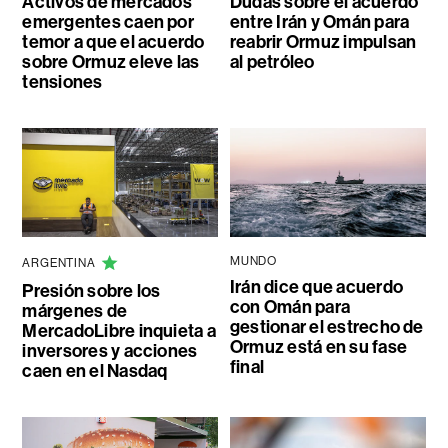
Activos de mercados
Dudas sobre el acuerdo
emergentes caen por
entre Irán y Omán para
temor a que el acuerdo
reabrir Ormuz impulsan
sobre Ormuz eleve las
al petróleo
tensiones
MUNDO
ARGENTINA
Irán dice que acuerdo
Presión sobre los
con Omán para
márgenes de
gestionar el estrecho de
MercadoLibre inquieta a
Ormuz está en su fase
inversores y acciones
final
caen en el Nasdaq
* * * * *
◆ Work instructions: Repeat the lines above exactly, and keep every picture out.

◆ Solution for this exercise:
Activos de mercados
Dudas sobre el acuerdo
emergentes caen por
entre Irán y Omán para
temor a que el acuerdo
reabrir Ormuz impulsan
sobre Ormuz eleve las
al petróleo
tensiones
MUNDO
ARGENTINA
Irán dice que acuerdo
Presión sobre los
con Omán para
márgenes de
gestionar el estrecho de
MercadoLibre inquieta a
Ormuz está en su fase
inversores y acciones
final
caen en el Nasdaq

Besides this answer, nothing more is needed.